Whether you can table hop during cake depends on your wedding. For nearly every wedding I’ve been to, tons of ppl aren’t seated during cake- they’re on and off the dance floor and standing mingling.
When ppl go through all they do to attend, give gifts, etc., a group thank you usually isn’t enough.
Post # 10
We did a receiving line right after the wedding ceremony and then we table hopped during the reception. Also, some guests came over to our sweetheart table to say hi and take photos. There was some time between courses served at the reception so we mingled then. I didn’t think about getting food on my dress! But luckily, it didn’t happen!
Post # 11
- Wedding: June 2014 - Gold Hill Gardens
We are planning a gap (oh, the horror!) between the ceremony and reception of several hours. We are hoping this will ease the panicked feeling of needing to see everyone during dinner! We are going to have areas to lounge, lunch foods (although the actual reception will be a dinner reception), lawn games, areas to cool down and visit, and there are several wineries and a quaint downtown nearby. At some point while people are seated during the reception we are planning to have the Mission: Impossible music play, and our MC/DJ/family friend will announce that we have 5 minutes to get around to each table and get a picture with everyone at the table. The guests are responsible for figuring out the poses for the photos, and instructing us where to go. I’m thinking that I’ll give 30 seconds per table, and so I’ll know the actual estimated time once we know how many guests we’ll have.
Post # 12
We’re going to attend our cocktail hour and do it then. Hit up the older guests especially, the younger ones we will see on the dance floor.

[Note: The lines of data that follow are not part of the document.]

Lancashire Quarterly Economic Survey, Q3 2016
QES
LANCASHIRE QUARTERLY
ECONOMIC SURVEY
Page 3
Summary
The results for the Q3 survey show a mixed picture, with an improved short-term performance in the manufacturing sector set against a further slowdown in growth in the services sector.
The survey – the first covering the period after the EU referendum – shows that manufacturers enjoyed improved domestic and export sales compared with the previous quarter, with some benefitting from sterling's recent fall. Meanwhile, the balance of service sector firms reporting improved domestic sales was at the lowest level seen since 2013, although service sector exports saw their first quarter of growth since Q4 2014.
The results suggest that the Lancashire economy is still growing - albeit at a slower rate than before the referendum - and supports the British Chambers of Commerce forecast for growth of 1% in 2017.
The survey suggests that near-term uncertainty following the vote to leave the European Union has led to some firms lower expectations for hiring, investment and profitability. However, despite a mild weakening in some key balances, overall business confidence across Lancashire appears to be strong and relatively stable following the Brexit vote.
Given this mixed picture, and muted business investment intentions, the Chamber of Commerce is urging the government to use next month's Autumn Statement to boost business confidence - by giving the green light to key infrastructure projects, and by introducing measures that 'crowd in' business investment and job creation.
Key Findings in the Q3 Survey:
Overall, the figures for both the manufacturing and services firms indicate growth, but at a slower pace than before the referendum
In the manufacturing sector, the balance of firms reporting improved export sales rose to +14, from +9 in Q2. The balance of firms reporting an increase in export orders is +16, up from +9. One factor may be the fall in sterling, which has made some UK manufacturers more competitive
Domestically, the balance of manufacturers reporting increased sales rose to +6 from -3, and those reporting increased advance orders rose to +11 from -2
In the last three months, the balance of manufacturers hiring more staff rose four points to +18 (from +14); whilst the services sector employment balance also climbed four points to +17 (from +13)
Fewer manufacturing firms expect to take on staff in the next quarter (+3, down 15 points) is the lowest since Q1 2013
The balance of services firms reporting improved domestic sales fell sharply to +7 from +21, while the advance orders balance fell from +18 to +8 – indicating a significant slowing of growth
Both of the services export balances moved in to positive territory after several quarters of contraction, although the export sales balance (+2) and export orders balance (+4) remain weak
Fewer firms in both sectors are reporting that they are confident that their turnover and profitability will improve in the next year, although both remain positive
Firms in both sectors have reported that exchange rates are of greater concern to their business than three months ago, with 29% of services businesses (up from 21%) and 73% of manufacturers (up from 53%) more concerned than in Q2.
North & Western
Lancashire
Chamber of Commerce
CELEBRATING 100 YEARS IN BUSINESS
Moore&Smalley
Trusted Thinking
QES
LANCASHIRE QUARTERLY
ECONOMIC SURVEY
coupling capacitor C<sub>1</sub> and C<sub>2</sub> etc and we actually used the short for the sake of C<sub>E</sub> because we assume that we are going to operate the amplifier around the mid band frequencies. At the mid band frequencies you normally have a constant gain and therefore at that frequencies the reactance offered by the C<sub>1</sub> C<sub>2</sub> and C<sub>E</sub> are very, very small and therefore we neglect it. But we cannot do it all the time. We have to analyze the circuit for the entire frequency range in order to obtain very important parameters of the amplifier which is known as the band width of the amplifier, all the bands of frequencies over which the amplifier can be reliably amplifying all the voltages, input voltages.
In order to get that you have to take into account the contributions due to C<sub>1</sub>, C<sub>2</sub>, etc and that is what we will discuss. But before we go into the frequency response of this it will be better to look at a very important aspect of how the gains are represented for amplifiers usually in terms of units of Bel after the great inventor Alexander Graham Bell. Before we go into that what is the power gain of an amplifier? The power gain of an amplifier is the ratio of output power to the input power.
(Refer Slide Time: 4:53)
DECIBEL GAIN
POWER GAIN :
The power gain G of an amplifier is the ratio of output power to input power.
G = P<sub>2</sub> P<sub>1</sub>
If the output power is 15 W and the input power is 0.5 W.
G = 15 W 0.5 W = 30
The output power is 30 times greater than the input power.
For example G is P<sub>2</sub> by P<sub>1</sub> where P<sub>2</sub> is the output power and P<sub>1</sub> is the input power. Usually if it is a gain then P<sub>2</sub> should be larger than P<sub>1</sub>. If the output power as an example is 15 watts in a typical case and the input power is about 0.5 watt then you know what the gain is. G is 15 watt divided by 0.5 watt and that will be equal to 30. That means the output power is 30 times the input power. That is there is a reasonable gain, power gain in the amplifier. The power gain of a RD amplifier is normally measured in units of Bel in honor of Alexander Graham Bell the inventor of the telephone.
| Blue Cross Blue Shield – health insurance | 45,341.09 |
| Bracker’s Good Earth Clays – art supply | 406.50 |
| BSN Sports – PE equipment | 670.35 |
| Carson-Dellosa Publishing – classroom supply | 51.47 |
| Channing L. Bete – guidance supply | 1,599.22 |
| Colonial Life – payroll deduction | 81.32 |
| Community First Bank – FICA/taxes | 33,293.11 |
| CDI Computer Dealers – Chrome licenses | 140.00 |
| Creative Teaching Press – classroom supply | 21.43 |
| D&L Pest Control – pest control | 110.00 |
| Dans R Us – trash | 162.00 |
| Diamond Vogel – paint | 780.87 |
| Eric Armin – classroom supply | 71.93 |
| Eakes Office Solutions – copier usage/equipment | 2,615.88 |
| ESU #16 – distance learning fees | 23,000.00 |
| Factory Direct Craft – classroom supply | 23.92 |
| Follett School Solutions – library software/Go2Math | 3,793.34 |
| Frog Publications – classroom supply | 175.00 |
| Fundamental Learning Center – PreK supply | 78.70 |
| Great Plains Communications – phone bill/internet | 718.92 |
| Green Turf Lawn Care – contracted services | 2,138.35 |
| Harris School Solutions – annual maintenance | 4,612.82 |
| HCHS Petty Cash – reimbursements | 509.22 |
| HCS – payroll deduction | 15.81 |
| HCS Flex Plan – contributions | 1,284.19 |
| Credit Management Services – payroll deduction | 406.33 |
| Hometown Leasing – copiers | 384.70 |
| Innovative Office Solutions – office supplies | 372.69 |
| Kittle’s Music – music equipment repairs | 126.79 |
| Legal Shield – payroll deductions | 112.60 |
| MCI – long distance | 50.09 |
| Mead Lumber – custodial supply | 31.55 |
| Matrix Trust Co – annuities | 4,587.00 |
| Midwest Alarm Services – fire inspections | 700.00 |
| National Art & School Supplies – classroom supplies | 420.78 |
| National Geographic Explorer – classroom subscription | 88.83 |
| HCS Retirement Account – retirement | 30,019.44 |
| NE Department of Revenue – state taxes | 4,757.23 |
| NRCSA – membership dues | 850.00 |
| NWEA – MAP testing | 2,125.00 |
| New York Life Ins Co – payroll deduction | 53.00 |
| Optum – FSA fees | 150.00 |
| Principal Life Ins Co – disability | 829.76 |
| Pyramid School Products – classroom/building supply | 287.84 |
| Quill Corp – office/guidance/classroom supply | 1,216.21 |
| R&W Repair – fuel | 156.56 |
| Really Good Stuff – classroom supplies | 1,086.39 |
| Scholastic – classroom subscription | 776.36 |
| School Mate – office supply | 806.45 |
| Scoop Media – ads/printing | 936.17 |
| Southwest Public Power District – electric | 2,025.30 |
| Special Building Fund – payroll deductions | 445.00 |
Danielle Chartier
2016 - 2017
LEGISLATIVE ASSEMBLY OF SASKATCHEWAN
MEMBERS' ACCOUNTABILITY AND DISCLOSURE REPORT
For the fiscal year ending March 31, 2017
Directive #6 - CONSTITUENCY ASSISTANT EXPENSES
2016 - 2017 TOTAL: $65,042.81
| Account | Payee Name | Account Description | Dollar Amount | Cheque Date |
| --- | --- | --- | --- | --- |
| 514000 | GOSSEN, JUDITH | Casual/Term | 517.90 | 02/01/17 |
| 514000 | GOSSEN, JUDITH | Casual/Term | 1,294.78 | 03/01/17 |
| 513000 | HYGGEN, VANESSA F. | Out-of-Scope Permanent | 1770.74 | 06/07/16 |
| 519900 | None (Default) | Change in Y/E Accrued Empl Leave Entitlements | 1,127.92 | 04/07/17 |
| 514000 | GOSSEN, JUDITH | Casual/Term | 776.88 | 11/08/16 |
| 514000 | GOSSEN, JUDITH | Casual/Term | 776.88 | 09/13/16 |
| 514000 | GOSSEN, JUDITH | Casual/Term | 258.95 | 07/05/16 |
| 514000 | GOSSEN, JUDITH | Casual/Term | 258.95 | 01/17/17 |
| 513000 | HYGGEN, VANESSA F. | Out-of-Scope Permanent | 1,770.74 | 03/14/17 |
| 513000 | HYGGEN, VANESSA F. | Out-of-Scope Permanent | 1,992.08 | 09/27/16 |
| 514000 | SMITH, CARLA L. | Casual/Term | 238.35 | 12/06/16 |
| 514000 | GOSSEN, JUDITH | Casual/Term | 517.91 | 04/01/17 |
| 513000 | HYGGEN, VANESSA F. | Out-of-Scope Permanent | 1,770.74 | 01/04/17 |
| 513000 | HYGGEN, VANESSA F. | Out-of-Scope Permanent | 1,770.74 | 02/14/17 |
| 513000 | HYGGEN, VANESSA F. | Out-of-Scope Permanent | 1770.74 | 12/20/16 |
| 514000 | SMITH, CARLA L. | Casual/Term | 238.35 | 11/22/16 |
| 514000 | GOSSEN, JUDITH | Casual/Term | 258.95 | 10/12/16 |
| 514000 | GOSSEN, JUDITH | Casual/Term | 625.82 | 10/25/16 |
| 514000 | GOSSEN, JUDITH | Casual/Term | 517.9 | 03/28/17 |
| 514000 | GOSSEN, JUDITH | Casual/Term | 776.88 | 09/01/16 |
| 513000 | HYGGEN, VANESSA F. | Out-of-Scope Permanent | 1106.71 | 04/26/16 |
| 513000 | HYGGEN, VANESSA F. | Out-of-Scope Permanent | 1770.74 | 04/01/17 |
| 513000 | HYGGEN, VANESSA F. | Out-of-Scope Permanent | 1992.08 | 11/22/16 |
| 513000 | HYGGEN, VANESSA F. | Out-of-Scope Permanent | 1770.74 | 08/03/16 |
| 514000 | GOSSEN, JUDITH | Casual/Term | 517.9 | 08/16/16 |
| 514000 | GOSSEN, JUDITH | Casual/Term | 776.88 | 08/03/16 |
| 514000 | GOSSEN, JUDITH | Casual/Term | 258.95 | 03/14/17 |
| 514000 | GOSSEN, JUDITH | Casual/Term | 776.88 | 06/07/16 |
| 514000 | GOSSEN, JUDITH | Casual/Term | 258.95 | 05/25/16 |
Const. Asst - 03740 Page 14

We’re doing a first look and taking almost all of our formal portraits before the wedding just so we can do this. Also, I am NOT missing part of our party just to have more formals. I will be sitting down and consuming our amazing dinner at the reception. Then dancing.
Post # 14
- Wedding: March 2013 - Callanwolde Fine Arts Center
We table hopped during dinner to talk with all of our guests. Before the ceremony, we had a first look and took all of our pictures, so after the ceremony we ate dinner by ourselves in the bridal suite. It was really nice and relaxing to share a moment alone with each other.
Post # 13
DH and I table hopped and it turned out great! I didn’t feel like it was forced at all. Then again, DH and I are big talkers, so we knew a receiving line would be too slow for our wedding. We had a buffet, so we made sure that we got our food first, and we ended up being done eating before some people had even served themselves. We table hopped right after we finished eating, and we were done visiting in about 30 minutes (we had about 110 people across 12 tables).
Whatever you do, I wouldn’t skip personally talking to each gust. A lot of people (including myself) don’t like standing in receiving lines, but even that’s better than simply giving a speech. If you give a vote of thanks, I would do it in combination with another option.